Figure 5—figure supplement 8. Robustness of enrichments in significant (FDR < 0.2) genetic interactions at different magnitude thresholds in the cis and trans libraries.

Figure 5—figure supplement 8.

(A) Pairs of positions presented as significantly enriched in Figure 5—figure supplement 6A (magnitude threshold of 0.1). Enrichments and their corresponding FDRs were calculated at all 1024 pairs of positions, for each magnitude threshold independently. (B) Enrichments for different position types. Enrichments and their corresponding FDRs were calculated for each magnitude threshold independently. (C) Enrichments for pairs of mutations at difference distance threshold in the structure (pdb: 1fos). Enrichments and their corresponding FDRs were calculated for each magnitude threshold independently.
Figure 5—figure supplement 9. Comparisons of the extent of structural genetic interactions in cis and trans.

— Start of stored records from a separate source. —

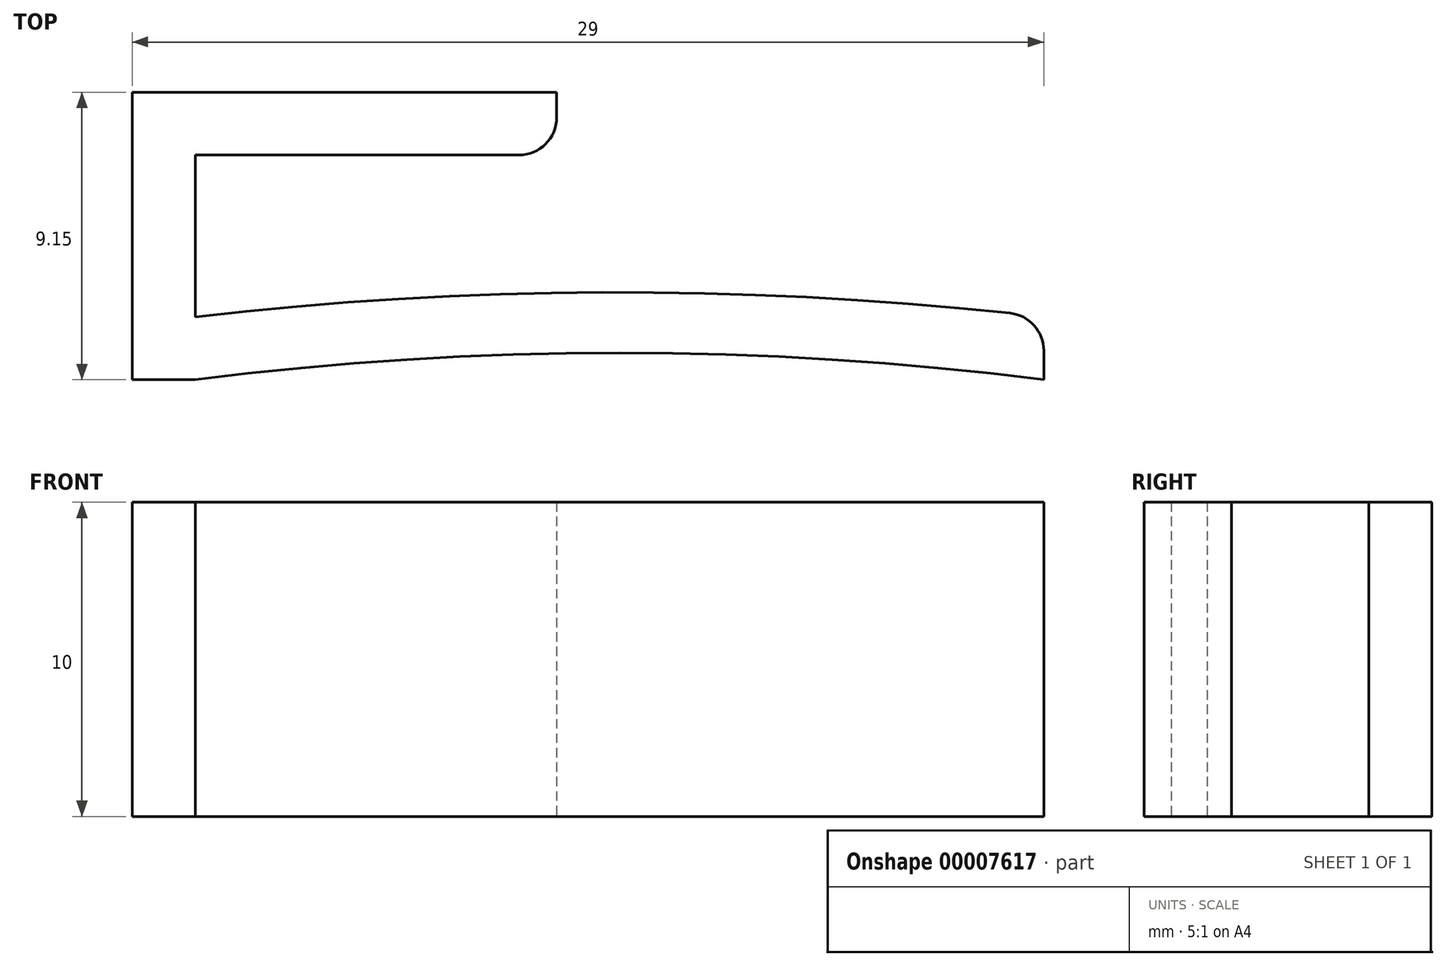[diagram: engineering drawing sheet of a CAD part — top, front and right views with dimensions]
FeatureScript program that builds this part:
annotation { "Feature Type Name" : "Feature", "Feature Type Description" : "" }
export const myFeature = defineFeature(function(context is Context, id is Id, definition is map)
    precondition{}
    {
        {
            var Q0;
            Q0=qCreatedBy(makeId("Top.planeOp"),FACE);
            var sketch = newSketch(context, id + "F0", { "sketchPlane" : qUnion([Q0])});
            skLineSegment(sketch, "E0", {"start": v(0, 3.77) * mm, "end": v(0, 5.77) * mm});
            skLineSegment(sketch, "E1", {"start": v(0, 5.77) * mm, "end": v(-13.5, 5.77) * mm});
            skLineSegment(sketch, "E2", {"start": v(-13.5, 5.77) * mm, "end": v(-13.5, -3.38) * mm});
            skLineSegment(sketch, "E3", {"start": v(-11.5, -1.38) * mm, "end": v(-11.5, 3.77) * mm});
            skLineSegment(sketch, "E4", {"start": v(-11.5, 3.77) * mm, "end": v(0, 3.77) * mm});
            skLineSegment(sketch, "E5", {"start": v(-13.5, -3.38) * mm, "end": v(-11.5, -3.38) * mm});
            skArc(sketch, "E6", {"start": v(15.5, -1.38) * mm, "mid": v(2, -0.6) * mm, "end": v(-11.5, -1.38) * mm});
            skArc(sketch, "E7", {"start": v(15.5, -3.38) * mm, "mid": v(2, -2.53) * mm, "end": v(-11.5, -3.38) * mm});
            skLineSegment(sketch, "E8", {"start": v(15.5, -1.38) * mm, "end": v(15.5, -3.38) * mm});
            skSolve(sketch);
        }
        {
            var Q0;
            Q0 = qSketchRegion(id + "F0", true);
            extrude(context, id + "F1", {"entities" : qUnion([Q0]), "depth" : 10 * mm});
        }
        {
            var Q0;
            Q0=makeQuery(id+"F1.opExtrude","SWEPT_EDGE",EDGE,{"disambiguationData":[OSD([sQuery(id+"F0.wireOp",EDGE,"E0"),sQuery(id+"F0.wireOp",EDGE,"E4")])]});
            var Q1;
            Q1=makeQuery(id+"F1.opExtrude","SWEPT_EDGE",EDGE,{"disambiguationData":[OSD([sQuery(id+"F0.wireOp",EDGE,"136c5863-876e-4df1-b1e1-ec6da6344faf"),sQuery(id+"F0.wireOp",EDGE,"8ada92fe-2a60-449d-b6a4-9f05347f9e42")])]});
            var Q2;
            Q2=makeQuery(id+"F1.opExtrude","SWEPT_EDGE",EDGE,{"disambiguationData":[OSD([sQuery(id+"F0.wireOp",EDGE,"E6"),sQuery(id+"F0.wireOp",EDGE,"E8")])]});
            fillet(context, id + "F2", {"entities" : qUnion([Q0, Q1, Q2]), "radius" : 1.2 * mm, "tangentPropagation" : true, "allowEdgeOverflow" : false});
        }
    });
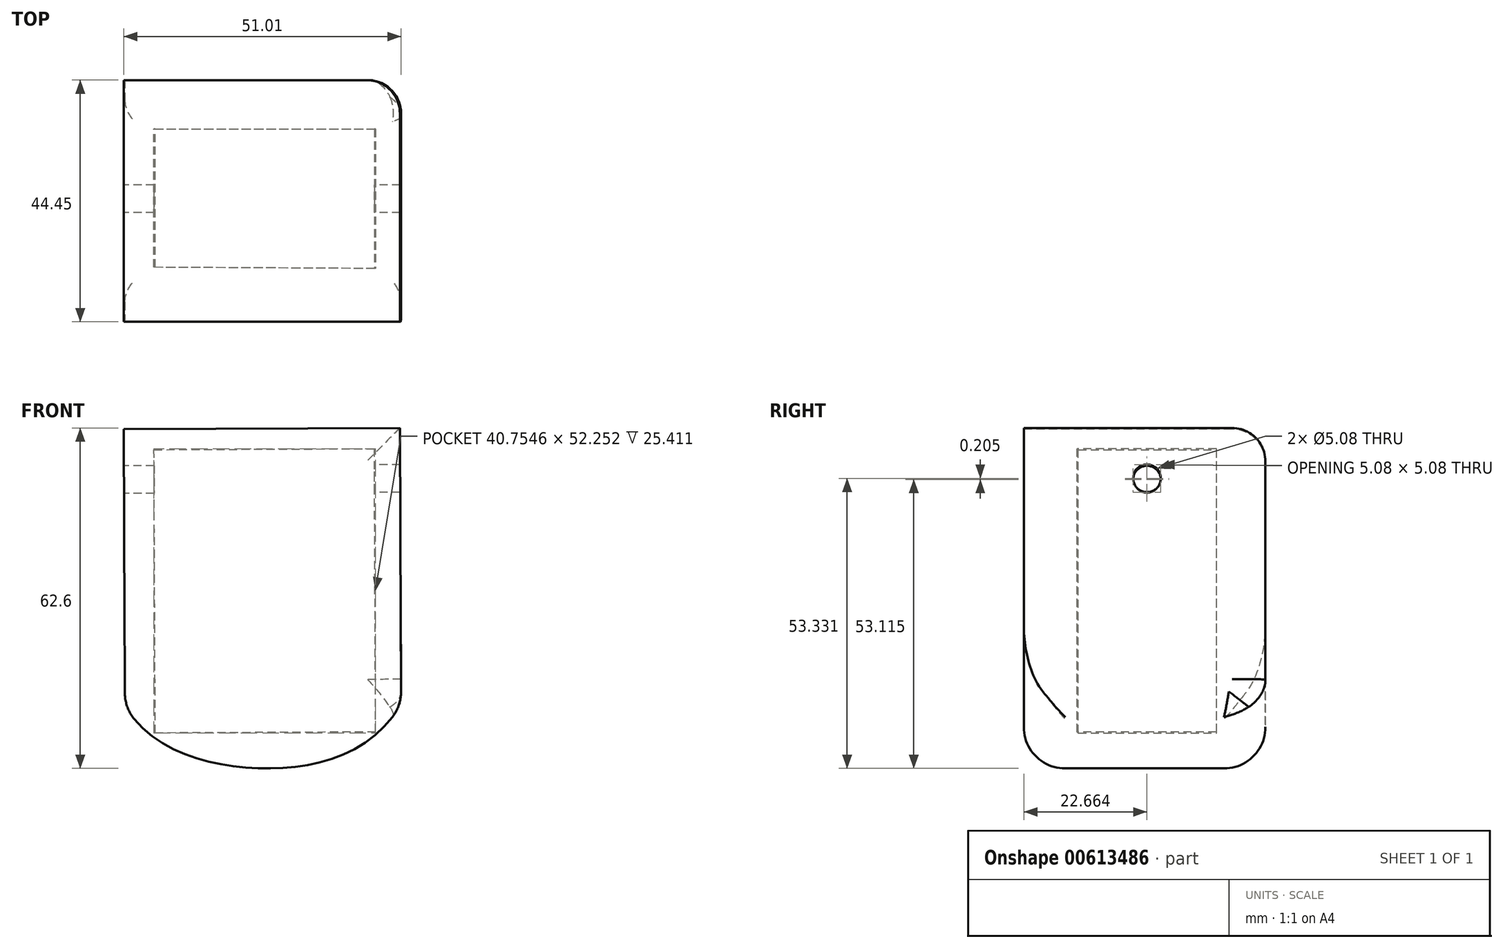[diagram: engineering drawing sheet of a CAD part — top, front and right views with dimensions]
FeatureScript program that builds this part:
annotation { "Feature Type Name" : "Feature", "Feature Type Description" : "" }
export const myFeature = defineFeature(function(context is Context, id is Id, definition is map)
    precondition{}
    {
        {
            var Q0;
            Q0=qCreatedBy(makeId("Front.planeOp"),FACE);
            var sketch = newSketch(context, id + "F0", { "sketchPlane" : qUnion([Q0])});
            skLineSegment(sketch, "E0", {"start": v(-36.95, 37.52) * mm, "end": v(-36.95, -63.62) * mm});
            skLineSegment(sketch, "E1", {"start": v(-36.95, -63.62) * mm, "end": v(64.65, -63.62) * mm});
            skLineSegment(sketch, "E2", {"start": v(64.65, -63.62) * mm, "end": v(64.65, 37.98) * mm});
            skLineSegment(sketch, "E3", {"start": v(64.65, 37.98) * mm, "end": v(-36.95, 37.52) * mm});
            skSolve(sketch);
        }
        {
            var Q0;
            Q0 = qSketchRegion(id + "F0", true);
            extrude(context, id + "F1", {"entities" : qUnion([Q0]), "depth" : 101.6 * mm, "offsetDistance" : 25.4 * mm});
        }
        {
            var Q0;
            Q0=makeQuery(id+"F1.opExtrude","CAP_FACE",FACE,{"disambiguationData":[OSD([sQuery(id+"F0.wireOp",EDGE,"E0"),sQuery(id+"F0.wireOp",EDGE,"E1"),sQuery(id+"F0.wireOp",EDGE,"E2"),sQuery(id+"F0.wireOp",EDGE,"E3")])],"isStart":false});
            var sketch = newSketch(context, id + "F2", { "sketchPlane" : qUnion([Q0])});
            skLineSegment(sketch, "E4", {"start": v(-11.05, 21.73) * mm, "end": v(39.75, 21.96) * mm});
            skLineSegment(sketch, "E5", {"start": v(39.75, 21.96) * mm, "end": v(39.98, -28.84) * mm});
            skLineSegment(sketch, "E6", {"start": v(39.98, -28.84) * mm, "end": v(-10.82, -29.07) * mm});
            skLineSegment(sketch, "E7", {"start": v(-10.82, -29.07) * mm, "end": v(-11.05, 21.73) * mm});
            skFitSpline(sketch, "E8", {"points": [v(-10.82, -29.07) * mm, v(14.1, -40.62) * mm, v(39.98, -28.84) * mm], "startDerivative": vector(27.81, -48.96) * mm, "endDerivative": vector(33.1, 55.47) * mm});
            skLineSegment(sketch, "E9", {"start": v(-36.95, 37.52) * mm, "end": v(64.65, 37.98) * mm});
            skLineSegment(sketch, "E10", {"start": v(64.65, 37.98) * mm, "end": v(64.65, -63.62) * mm});
            skLineSegment(sketch, "E11", {"start": v(64.65, -63.62) * mm, "end": v(-36.95, -63.62) * mm});
            skLineSegment(sketch, "E12", {"start": v(-36.95, -63.62) * mm, "end": v(-36.95, 37.52) * mm});
            skLineSegment(sketch, "E13", {"start": v(-11.05, 21.73) * mm, "end": v(-36.95, 37.52) * mm});
            skLineSegment(sketch, "E14", {"start": v(39.75, 21.96) * mm, "end": v(64.65, 37.98) * mm});
            skLineSegment(sketch, "E15", {"start": v(39.98, -28.84) * mm, "end": v(64.65, -63.62) * mm});
            skLineSegment(sketch, "E16", {"start": v(-10.82, -29.07) * mm, "end": v(-36.95, -63.62) * mm});
            skSolve(sketch);
        }
        {
            var Q0;
            Q0=makeQuery(id+"F2.imprint","IMPRINT",FACE,{"disambiguationData":[TD([[makeQuery(id+"F2.imprint","IMPRINT",EDGE,{"derivedFrom":sQuery(id+"F2.wireOp",EDGE,"E7")}),1.0]])]});
            var Q1;
            Q1=makeQuery(id+"F2.imprint","IMPRINT",FACE,{"disambiguationData":[TD([[makeQuery(id+"F2.imprint","IMPRINT",EDGE,{"derivedFrom":sQuery(id+"F2.wireOp",EDGE,"E4")}),1.0]])]});
            var Q2;
            Q2=makeQuery(id+"F2.imprint","IMPRINT",FACE,{"disambiguationData":[TD([[makeQuery(id+"F2.imprint","IMPRINT",EDGE,{"derivedFrom":sQuery(id+"F2.wireOp",EDGE,"E5")}),1.0]])]});
            var Q3;
            Q3=makeQuery(id+"F2.imprint","IMPRINT",FACE,{"disambiguationData":[TD([[makeQuery(id+"F2.imprint","IMPRINT",EDGE,{"derivedFrom":sQuery(id+"F2.wireOp",EDGE,"E8")}),-1.0]])]});
            extrude(context, id + "F3", {"entities" : qUnion([Q0, Q1, Q2, Q3]), "operationType" : NewBodyOperationType.REMOVE, "oppositeDirection" : true, "depth" : 101.6 * mm, "offsetDistance" : 25.4 * mm});
        }
        {
            var Q0;
            Q0=makeQuery(id+"F3.boolean.opBoolean","COPY",FACE,{"derivedFrom":makeQuery(id+"F3.opExtrude","SWEPT_FACE",FACE,{"disambiguationData":[OSD([sQuery(id+"F2.wireOp",EDGE,"E7")])]})});
            var sketch = newSketch(context, id + "F4", { "sketchPlane" : qUnion([Q0])});
            skLineSegment(sketch, "E17", {"start": v(57.15, 53.9) * mm, "end": v(57.15, -52.37) * mm});
            skLineSegment(sketch, "E18", {"start": v(57.15, -52.37) * mm, "end": v(-11.18, -52.37) * mm});
            skLineSegment(sketch, "E19", {"start": v(-11.18, -52.37) * mm, "end": v(-11.18, 54.37) * mm});
            skLineSegment(sketch, "E20", {"start": v(-11.18, 54.37) * mm, "end": v(57.15, 53.9) * mm});
            skSolve(sketch);
        }
        {
            var Q0;
            Q0 = qSketchRegion(id + "F4", true);
            extrude(context, id + "F5", {"entities" : qUnion([Q0]), "operationType" : NewBodyOperationType.REMOVE, "oppositeDirection" : true, "depth" : 101.6 * mm, "offsetDistance" : 25.4 * mm});
        }
        {
            var Q0;
            Q0=makeQuery(id+"F5.boolean.opBoolean","INTERSECT",EDGE,{"derivedFrom":[makeQuery(id+"F3.boolean.opBoolean","COPY",FACE,{"derivedFrom":makeQuery(id+"F3.opExtrude","SWEPT_FACE",FACE,{"disambiguationData":[OSD([sQuery(id+"F2.wireOp",EDGE,"E4")])]})}),makeQuery(id+"F5.opExtrude","SWEPT_FACE",FACE,{"disambiguationData":[OSD([sQuery(id+"F4.wireOp",EDGE,"E17")])]})]});
            var Q1;
            Q1=makeQuery(id+"F5.boolean.opBoolean","INTERSECT",EDGE,{"derivedFrom":[makeQuery(id+"F3.boolean.opBoolean","COPY",FACE,{"derivedFrom":makeQuery(id+"F3.opExtrude","SWEPT_FACE",FACE,{"disambiguationData":[OSD([sQuery(id+"F2.wireOp",EDGE,"E5")])]})}),makeQuery(id+"F5.opExtrude","SWEPT_FACE",FACE,{"disambiguationData":[OSD([sQuery(id+"F4.wireOp",EDGE,"E17")])]})]});
            var Q2;
            Q2=makeQuery(id+"F5.boolean.opBoolean","COPY",EDGE,{"derivedFrom":makeQuery(id+"F5.opExtrude","CAP_EDGE",EDGE,{"disambiguationData":[OSD([sQuery(id+"F4.wireOp",EDGE,"E17")])],"isStart":true})});
            var Q3;
            Q3=makeQuery(id+"F3.boolean.opBoolean","COPY",EDGE,{"derivedFrom":makeQuery(id+"F3.opExtrude","CAP_EDGE",EDGE,{"disambiguationData":[OSD([sQuery(id+"F2.wireOp",EDGE,"E5")])],"isStart":true})});
            var Q4;
            Q4=makeQuery(id+"F3.boolean.opBoolean","COPY",EDGE,{"derivedFrom":makeQuery(id+"F3.opExtrude","CAP_EDGE",EDGE,{"disambiguationData":[OSD([sQuery(id+"F2.wireOp",EDGE,"E4")])],"isStart":true})});
            var Q5;
            Q5=makeQuery(id+"F3.boolean.opBoolean","COPY",EDGE,{"derivedFrom":makeQuery(id+"F3.opExtrude","CAP_EDGE",EDGE,{"disambiguationData":[OSD([sQuery(id+"F2.wireOp",EDGE,"E7")])],"isStart":true})});
            fillet(context, id + "F6", {"entities" : qUnion([Q0, Q1, Q2, Q3, Q4, Q5]), "radius" : 6.13 * mm, "tangentPropagation" : true, "allowEdgeOverflow" : false});
        }
        {
            var Q0;
            Q0=makeQuery(id+"F5.boolean.opBoolean","INTERSECT",EDGE,{"derivedFrom":[makeQuery(id+"F3.boolean.opBoolean","COPY",FACE,{"derivedFrom":makeQuery(id+"F3.opExtrude","SWEPT_FACE",FACE,{"disambiguationData":[OSD([sQuery(id+"F2.wireOp",EDGE,"E8")])]})}),makeQuery(id+"F5.opExtrude","SWEPT_FACE",FACE,{"disambiguationData":[OSD([sQuery(id+"F4.wireOp",EDGE,"E17")])]})]});
            var Q1;
            Q1=makeQuery(id+"F3.boolean.opBoolean","COPY",FACE,{"derivedFrom":makeQuery(id+"F3.opExtrude","SWEPT_FACE",FACE,{"disambiguationData":[OSD([sQuery(id+"F2.wireOp",EDGE,"E8")])]})});
            fillet(context, id + "F7", {"entities" : qUnion([Q0, Q1]), "radius" : 7.62 * mm, "tangentPropagation" : true, "allowEdgeOverflow" : false});
        }
        {
            var Q0;
            Q0=makeQuery(id+"F3.boolean.opBoolean","COPY",FACE,{"derivedFrom":makeQuery(id+"F3.opExtrude","SWEPT_FACE",FACE,{"disambiguationData":[OSD([sQuery(id+"F2.wireOp",EDGE,"E4")])]})});
            var sketch = newSketch(context, id + "F8", { "sketchPlane" : qUnion([Q0])});
            skLineSegment(sketch, "E21", {"start": v(-5.4, -91.57) * mm, "end": v(-5.4, -66.15) * mm});
            skLineSegment(sketch, "E22", {"start": v(-5.4, -66.15) * mm, "end": v(35.12, -66.15) * mm});
            skLineSegment(sketch, "E23", {"start": v(35.12, -66.15) * mm, "end": v(35.12, -91.8) * mm});
            skLineSegment(sketch, "E24", {"start": v(35.12, -91.8) * mm, "end": v(-5.4, -91.57) * mm});
            skSolve(sketch);
        }
        {
            var Q0;
            Q0 = qSketchRegion(id + "F8", true);
            extrude(context, id + "F9", {"entities" : qUnion([Q0]), "operationType" : NewBodyOperationType.REMOVE, "oppositeDirection" : true, "depth" : 55.88 * mm, "offsetDistance" : 25.4 * mm});
        }
        {
            var Q0;
            Q0=makeQuery(id+"F3.boolean.opBoolean","COPY",FACE,{"derivedFrom":makeQuery(id+"F3.opExtrude","SWEPT_FACE",FACE,{"disambiguationData":[OSD([sQuery(id+"F2.wireOp",EDGE,"E4")])]})});
            var sketch = newSketch(context, id + "F10", { "sketchPlane" : qUnion([Q0])});
            skLineSegment(sketch, "E25", {"start": v(35.12, -91.8) * mm, "end": v(-5.4, -91.57) * mm});
            skLineSegment(sketch, "E26", {"start": v(-5.4, -91.57) * mm, "end": v(-5.4, -66.15) * mm});
            skLineSegment(sketch, "E27", {"start": v(-5.4, -66.15) * mm, "end": v(35.12, -66.15) * mm});
            skLineSegment(sketch, "E28", {"start": v(35.12, -66.15) * mm, "end": v(35.12, -91.8) * mm});
            skSolve(sketch);
        }
        {
            var Q0;
            Q0 = qSketchRegion(id + "F10", true);
            extrude(context, id + "F11", {"entities" : qUnion([Q0]), "operationType" : NewBodyOperationType.ADD, "oppositeDirection" : true, "depth" : 3.8 * mm, "offsetDistance" : 25.4 * mm});
        }
        {
            var Q0;
            Q0=makeQuery(id+"F3.boolean.opBoolean","COPY",FACE,{"derivedFrom":makeQuery(id+"F3.opExtrude","SWEPT_FACE",FACE,{"disambiguationData":[OSD([sQuery(id+"F2.wireOp",EDGE,"E7")])]})});
            var sketch = newSketch(context, id + "F12", { "sketchPlane" : qUnion([Q0])});
            skCircle(sketch, "E29", {"center": v(78.94, 12.51) * mm, "radius": 2.54 * mm});
            skSolve(sketch);
        }
        {
            var Q0;
            Q0=makeQuery(id+"F12.imprint","IMPRINT",FACE,{"disambiguationData":[TD([[makeQuery(id+"F12.imprint","IMPRINT",EDGE,{"derivedFrom":sQuery(id+"F12.wireOp",EDGE,"E29")}),1.0]])]});
            extrude(context, id + "F13", {"entities" : qUnion([Q0]), "operationType" : NewBodyOperationType.REMOVE, "oppositeDirection" : true, "depth" : 69.34 * mm, "offsetDistance" : 25.4 * mm});
        }
    });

Figure 5—figure supplement 9.

(A–B) Proportion of true positive (A) or negative (B) genetic interactions in the original (solid lines) or sub-sampled (open circles) libraries at different p-value cut-offs, showing that the higher prevalence of both positive and negative interactions in the cis library is not the consequence of the different distribution of single mutants effects. Error bars represent 95% confidence intervals around the mean of the 1000 sub-samplings. True interactions are calculated as the total number of interactions called significant at a given p-value threshold multiplied by the true discovery rate (1-FDR) corresponding to that p-value threshold in that library.